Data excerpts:
Content starts
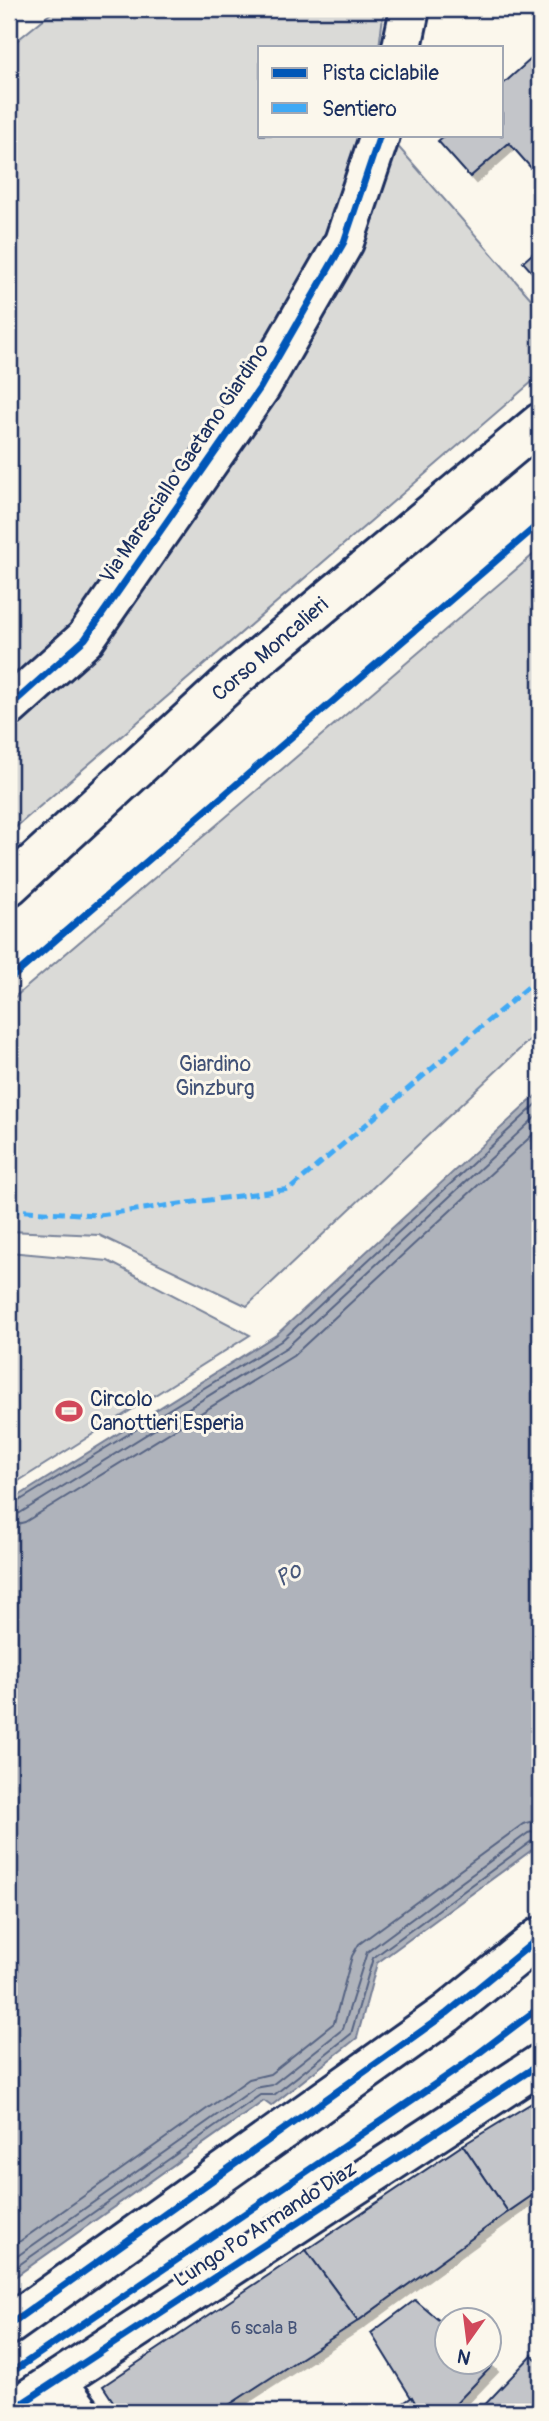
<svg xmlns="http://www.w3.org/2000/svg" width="549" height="2421" font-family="Pangolin,sans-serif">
	<defs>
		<filter id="shadow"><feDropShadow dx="6" dy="6" stdDeviation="0" flood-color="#0004"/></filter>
	</defs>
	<rect width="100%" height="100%" fill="#fbf7ec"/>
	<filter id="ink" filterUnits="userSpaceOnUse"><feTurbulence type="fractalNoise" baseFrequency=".0143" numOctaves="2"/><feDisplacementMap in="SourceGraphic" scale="14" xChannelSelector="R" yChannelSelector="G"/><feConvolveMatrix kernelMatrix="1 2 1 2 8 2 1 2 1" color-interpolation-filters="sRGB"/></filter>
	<g filter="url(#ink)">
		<g fill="#dadad7" stroke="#7a849a" stroke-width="2">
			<path d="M56,9H384L379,47H260V135H388L540,309V375L9,833V47Z"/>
			<path d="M540,549V1030L247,1306L99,1235L9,1231V1002Z"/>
			<path d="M9,1252L108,1261L250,1335L9,1487Z"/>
		</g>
		<path fill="#afb3bb" stroke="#747e96" stroke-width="2" d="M540,1092V1844L377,1963L357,2038L271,2106L264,2101L9,2281V1502L276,1335Z"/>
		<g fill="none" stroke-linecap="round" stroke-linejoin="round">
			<g stroke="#566483" stroke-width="2">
				<path d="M9,1507L281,1341L540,1101"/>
				<path d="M9,1516L20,1513L287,1347L540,1113"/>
				<path d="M9,1526L25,1522L293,1356L540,1128"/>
				<path d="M9,2249L249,2079L270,2074L334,2023L352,1956L359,1944L523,1824L540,1819"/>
				<path d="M9,2262L255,2088L272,2085L343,2029L367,1952L528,1833L540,1830"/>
				<path d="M9,2272L260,2095H274L351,2034L373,1958L533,1840L540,1839"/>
			</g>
		</g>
		<g fill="#c3c5c9" stroke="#1b2f5e" stroke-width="2" filter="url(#shadow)">
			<path d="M540,51V178L509,143L470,177L438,141L445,135H502V85Z"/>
			<path d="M540,247V281L523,262Z"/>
			<path d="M540,2098V2190L508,2212L463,2145Z"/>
			<path d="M463,2145L508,2212L358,2321L306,2250Z"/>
			<path d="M306,2250L358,2321L218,2412H120L103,2386Z"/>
			<path d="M415,2300L448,2328V2362H488L492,2366L448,2412H420L371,2333Z"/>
			<path d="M532,2355L540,2363V2412H478Z"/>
			<path d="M412,2397L420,2412H391Z"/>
		</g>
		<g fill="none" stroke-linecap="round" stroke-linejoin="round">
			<defs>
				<g id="minor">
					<path d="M402,47L410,9"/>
					<path d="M9,707L85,639L260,388L344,242L380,135"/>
					<path d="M9,2325L447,2013L540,1937"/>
					<path d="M56,2381L80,2412"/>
				</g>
				<g id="major">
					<path d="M9,886L237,676L540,423"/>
					<path d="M9,2412L540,2064"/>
				</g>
			</defs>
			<use href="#minor" stroke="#1b2f5e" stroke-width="44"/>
			<use href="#major" stroke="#1b2f5e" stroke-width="44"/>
			<use href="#minor" stroke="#fbf7ec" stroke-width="38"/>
			<use href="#major" stroke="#fbf7ec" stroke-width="38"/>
			<path stroke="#3fa9f5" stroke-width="5" stroke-dasharray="10 5" stroke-linecap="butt" d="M9,1210L99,1215L290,1189L540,977"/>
			<defs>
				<g id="cycleway">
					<path d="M9,707L85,639L260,388L344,242L380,135"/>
					<path d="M9,980L540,523"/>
					<path d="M9,2325L447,2013L540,1937"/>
					<path d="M9,2374L459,2068L540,2007"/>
					<path d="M9,2412L540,2064"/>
				</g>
			</defs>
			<use href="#cycleway" stroke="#fbf7ec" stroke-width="11"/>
			<use href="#cycleway" stroke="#0057b8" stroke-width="7"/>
		</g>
	</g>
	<defs>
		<symbol id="stadium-bare" viewBox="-9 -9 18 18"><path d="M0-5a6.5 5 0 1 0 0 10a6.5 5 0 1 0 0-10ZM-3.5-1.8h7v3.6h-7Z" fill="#d1495b" stroke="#fbf7ec" stroke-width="2.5" paint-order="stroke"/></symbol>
	</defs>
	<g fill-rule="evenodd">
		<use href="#stadium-bare" x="50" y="1392" width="38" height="38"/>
	</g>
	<g text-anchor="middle" stroke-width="6" stroke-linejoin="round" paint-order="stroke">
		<g font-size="18" fill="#455479">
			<text x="264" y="2334">6 scala B</text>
		</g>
		<g font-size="21" fill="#1b2f5e" stroke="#fbf7ec">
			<text transform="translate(184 463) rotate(-56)" y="7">Via Maresciallo Gaetano Giardino</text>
			<text transform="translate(270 649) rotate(-41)" y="7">Corso Moncalieri</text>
			<text transform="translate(265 2224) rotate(-33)" y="7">Lungo Po Armando Diaz</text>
		</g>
		<g font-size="21" fill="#415176" stroke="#fbf7ec">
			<text x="215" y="1071">Giardino<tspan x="215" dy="24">Ginzburg</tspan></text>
		</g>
		<g font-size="21" fill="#1b2f5e" stroke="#fbf7ec" text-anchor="start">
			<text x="90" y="1406">Circolo<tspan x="90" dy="24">Canottieri Esperia</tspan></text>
		</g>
		<g font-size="23" font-style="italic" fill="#47577a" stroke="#fbf7ec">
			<text transform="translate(288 1574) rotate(-32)" y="8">Po</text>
		</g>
	</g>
	<rect width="549" height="2421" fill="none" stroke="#fbf7ec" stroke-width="35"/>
	<rect x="18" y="18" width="514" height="2386" fill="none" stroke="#1b2f5e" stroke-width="2.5" filter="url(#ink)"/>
	<rect x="258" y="46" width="245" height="91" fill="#fbf7ec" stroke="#a1a7b3" stroke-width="2"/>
	<rect x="272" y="68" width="35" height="10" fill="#0057b8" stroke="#a1a7b3" stroke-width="2"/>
	<text x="322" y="80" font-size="21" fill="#1b2f5e">Pista ciclabile</text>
	<rect x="272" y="103" width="35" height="10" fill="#3fa9f5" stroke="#a1a7b3" stroke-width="2"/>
	<text x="322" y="116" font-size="21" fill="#1b2f5e">Sentiero</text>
	<g transform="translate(468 2341) rotate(194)"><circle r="33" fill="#fbf7ec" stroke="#a1a7b3" stroke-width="2"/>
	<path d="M0-5L12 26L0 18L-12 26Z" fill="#d1495b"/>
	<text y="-10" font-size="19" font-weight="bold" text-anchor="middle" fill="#1b2f5e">N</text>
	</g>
</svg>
Content ends
* REQUIREMENT
Once the pictures are removed, reproduce the remaining entries above exactly.

* RESULT
<svg xmlns="http://www.w3.org/2000/svg" width="549" height="2421" font-family="Pangolin,sans-serif">
	<defs>
		<filter id="shadow"><feDropShadow dx="6" dy="6" stdDeviation="0" flood-color="#0004"/></filter>
	</defs>
	<rect width="100%" height="100%" fill="#fbf7ec"/>
	<filter id="ink" filterUnits="userSpaceOnUse"><feTurbulence type="fractalNoise" baseFrequency=".0143" numOctaves="2"/><feDisplacementMap in="SourceGraphic" scale="14" xChannelSelector="R" yChannelSelector="G"/><feConvolveMatrix kernelMatrix="1 2 1 2 8 2 1 2 1" color-interpolation-filters="sRGB"/></filter>
	<g filter="url(#ink)">
		<g fill="#dadad7" stroke="#7a849a" stroke-width="2">
			<path d="M56,9H384L379,47H260V135H388L540,309V375L9,833V47Z"/>
			<path d="M540,549V1030L247,1306L99,1235L9,1231V1002Z"/>
			<path d="M9,1252L108,1261L250,1335L9,1487Z"/>
		</g>
		<path fill="#afb3bb" stroke="#747e96" stroke-width="2" d="M540,1092V1844L377,1963L357,2038L271,2106L264,2101L9,2281V1502L276,1335Z"/>
		<g fill="none" stroke-linecap="round" stroke-linejoin="round">
			<g stroke="#566483" stroke-width="2">
				<path d="M9,1507L281,1341L540,1101"/>
				<path d="M9,1516L20,1513L287,1347L540,1113"/>
				<path d="M9,1526L25,1522L293,1356L540,1128"/>
				<path d="M9,2249L249,2079L270,2074L334,2023L352,1956L359,1944L523,1824L540,1819"/>
				<path d="M9,2262L255,2088L272,2085L343,2029L367,1952L528,1833L540,1830"/>
				<path d="M9,2272L260,2095H274L351,2034L373,1958L533,1840L540,1839"/>
			</g>
		</g>
		<g fill="#c3c5c9" stroke="#1b2f5e" stroke-width="2" filter="url(#shadow)">
			<path d="M540,51V178L509,143L470,177L438,141L445,135H502V85Z"/>
			<path d="M540,247V281L523,262Z"/>
			<path d="M540,2098V2190L508,2212L463,2145Z"/>
			<path d="M463,2145L508,2212L358,2321L306,2250Z"/>
			<path d="M306,2250L358,2321L218,2412H120L103,2386Z"/>
			<path d="M415,2300L448,2328V2362H488L492,2366L448,2412H420L371,2333Z"/>
			<path d="M532,2355L540,2363V2412H478Z"/>
			<path d="M412,2397L420,2412H391Z"/>
		</g>
		<g fill="none" stroke-linecap="round" stroke-linejoin="round">
			<defs>
				<g id="minor">
					<path d="M402,47L410,9"/>
					<path d="M9,707L85,639L260,388L344,242L380,135"/>
					<path d="M9,2325L447,2013L540,1937"/>
					<path d="M56,2381L80,2412"/>
				</g>
				<g id="major">
					<path d="M9,886L237,676L540,423"/>
					<path d="M9,2412L540,2064"/>
				</g>
			</defs>
			<use href="#minor" stroke="#1b2f5e" stroke-width="44"/>
			<use href="#major" stroke="#1b2f5e" stroke-width="44"/>
			<use href="#minor" stroke="#fbf7ec" stroke-width="38"/>
			<use href="#major" stroke="#fbf7ec" stroke-width="38"/>
			<path stroke="#3fa9f5" stroke-width="5" stroke-dasharray="10 5" stroke-linecap="butt" d="M9,1210L99,1215L290,1189L540,977"/>
			<defs>
				<g id="cycleway">
					<path d="M9,707L85,639L260,388L344,242L380,135"/>
					<path d="M9,980L540,523"/>
					<path d="M9,2325L447,2013L540,1937"/>
					<path d="M9,2374L459,2068L540,2007"/>
					<path d="M9,2412L540,2064"/>
				</g>
			</defs>
			<use href="#cycleway" stroke="#fbf7ec" stroke-width="11"/>
			<use href="#cycleway" stroke="#0057b8" stroke-width="7"/>
		</g>
	</g>
	<defs>
		<symbol id="stadium-bare" viewBox="-9 -9 18 18"><path d="M0-5a6.5 5 0 1 0 0 10a6.5 5 0 1 0 0-10ZM-3.5-1.8h7v3.6h-7Z" fill="#d1495b" stroke="#fbf7ec" stroke-width="2.5" paint-order="stroke"/></symbol>
	</defs>
	<g fill-rule="evenodd">
		<use href="#stadium-bare" x="50" y="1392" width="38" height="38"/>
	</g>
	<g text-anchor="middle" stroke-width="6" stroke-linejoin="round" paint-order="stroke">
		<g font-size="18" fill="#455479">
			<text x="264" y="2334">6 scala B</text>
		</g>
		<g font-size="21" fill="#1b2f5e" stroke="#fbf7ec">
			<text transform="translate(184 463) rotate(-56)" y="7">Via Maresciallo Gaetano Giardino</text>
			<text transform="translate(270 649) rotate(-41)" y="7">Corso Moncalieri</text>
			<text transform="translate(265 2224) rotate(-33)" y="7">Lungo Po Armando Diaz</text>
		</g>
		<g font-size="21" fill="#415176" stroke="#fbf7ec">
			<text x="215" y="1071">Giardino<tspan x="215" dy="24">Ginzburg</tspan></text>
		</g>
		<g font-size="21" fill="#1b2f5e" stroke="#fbf7ec" text-anchor="start">
			<text x="90" y="1406">Circolo<tspan x="90" dy="24">Canottieri Esperia</tspan></text>
		</g>
		<g font-size="23" font-style="italic" fill="#47577a" stroke="#fbf7ec">
			<text transform="translate(288 1574) rotate(-32)" y="8">Po</text>
		</g>
	</g>
	<rect width="549" height="2421" fill="none" stroke="#fbf7ec" stroke-width="35"/>
	<rect x="18" y="18" width="514" height="2386" fill="none" stroke="#1b2f5e" stroke-width="2.5" filter="url(#ink)"/>
	<rect x="258" y="46" width="245" height="91" fill="#fbf7ec" stroke="#a1a7b3" stroke-width="2"/>
	<rect x="272" y="68" width="35" height="10" fill="#0057b8" stroke="#a1a7b3" stroke-width="2"/>
	<text x="322" y="80" font-size="21" fill="#1b2f5e">Pista ciclabile</text>
	<rect x="272" y="103" width="35" height="10" fill="#3fa9f5" stroke="#a1a7b3" stroke-width="2"/>
	<text x="322" y="116" font-size="21" fill="#1b2f5e">Sentiero</text>
	<g transform="translate(468 2341) rotate(194)"><circle r="33" fill="#fbf7ec" stroke="#a1a7b3" stroke-width="2"/>
	<path d="M0-5L12 26L0 18L-12 26Z" fill="#d1495b"/>
	<text y="-10" font-size="19" font-weight="bold" text-anchor="middle" fill="#1b2f5e">N</text>
	</g>
</svg>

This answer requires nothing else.